Google's 'superhuman' DeepMind AI claims chess crown
Google says its AlphaGo Zero artificial intelligence program has triumphed at chess against world-leading specialist software within hours of teaching itself the game from scratch. The firm's DeepMind division says that it played 100 games against Stockfish 8, and won or drew all of them.
The research has yet to be peer reviewed. But experts already suggest the achievement will strengthen the firm's position in a competitive sector. "From a scientific point of view, it's the latest in a series of dazzling results that DeepMind has produced," the University of Oxford's Prof Michael Wooldridge told the BBC. "The general trajectory in DeepMind seems to be to solve a problem and then demonstrate it can really ramp up performance, and that's very impressive."
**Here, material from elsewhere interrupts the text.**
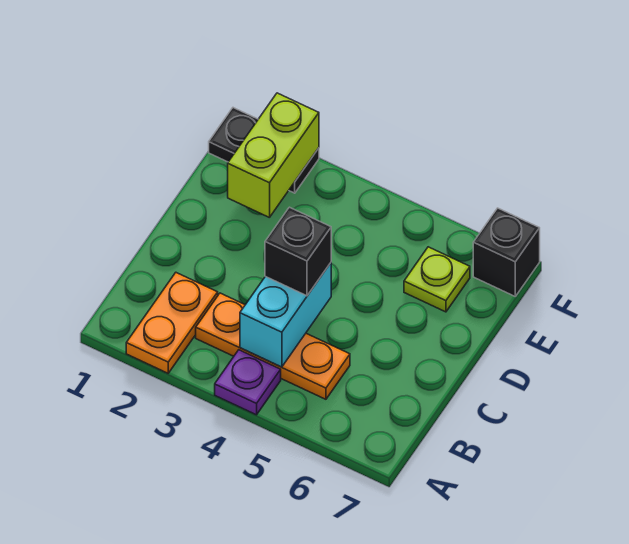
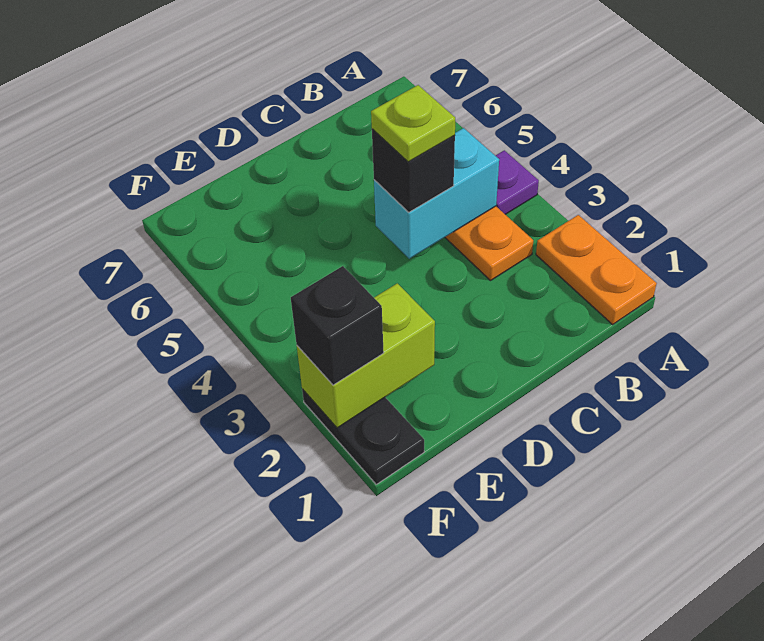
orange 1x2 plate [126,273,218,373] -> orange 1x2 plate turned to [536,215,657,324]
lime 1x1 plate [404,247,470,312] -> lime 1x1 plate moved to [371,85,455,162]
black 1x1 brick [473,208,540,296] -> black 1x1 brick moved to [291,266,384,385]

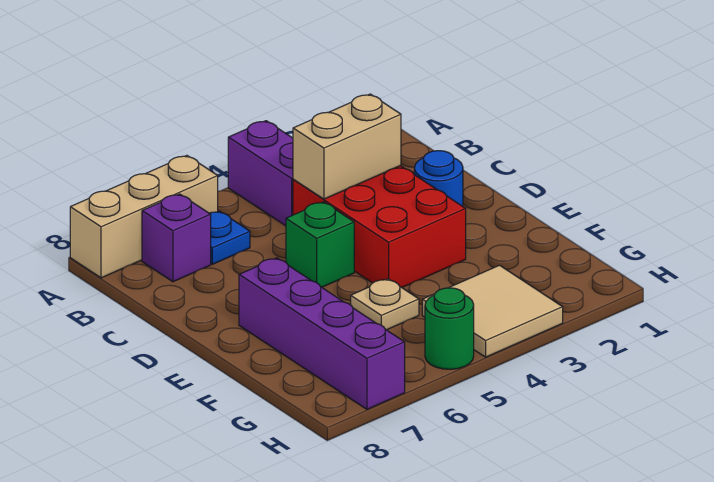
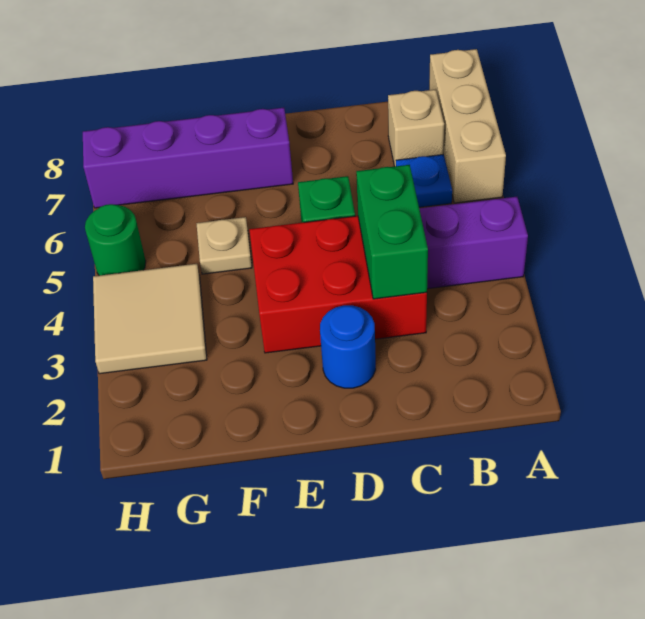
purple 1x1 brick [142,194,211,282] -> tan 1x1 brick [388,90,444,166]
tan 1x2 brick [293,94,401,199] -> green 1x2 brick [356,165,428,299]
Previously: Google's AI Declares Galactic War on Starcraft
AlphaGo Zero Makes AlphaGo Obsolete
(Score: 3, Insightful) by jcross on Thursday December 07 2017, @10:29PM
IMO, the fact that IBM has been struggling to figure out how to monetize a technology doesn't mean it'll be hard for someone else. From everything I've read lately, they seem like a sinking ship of fools, desperately hoping that saying "Cloud" and "AI" enough will save them. Just as one example, I don't see IBM licensing a component or service to the gaming industry, but Google seems capable of something like that. It could be used to direct NPCs or even to test games in development and get a quantitative measurement of difficulty.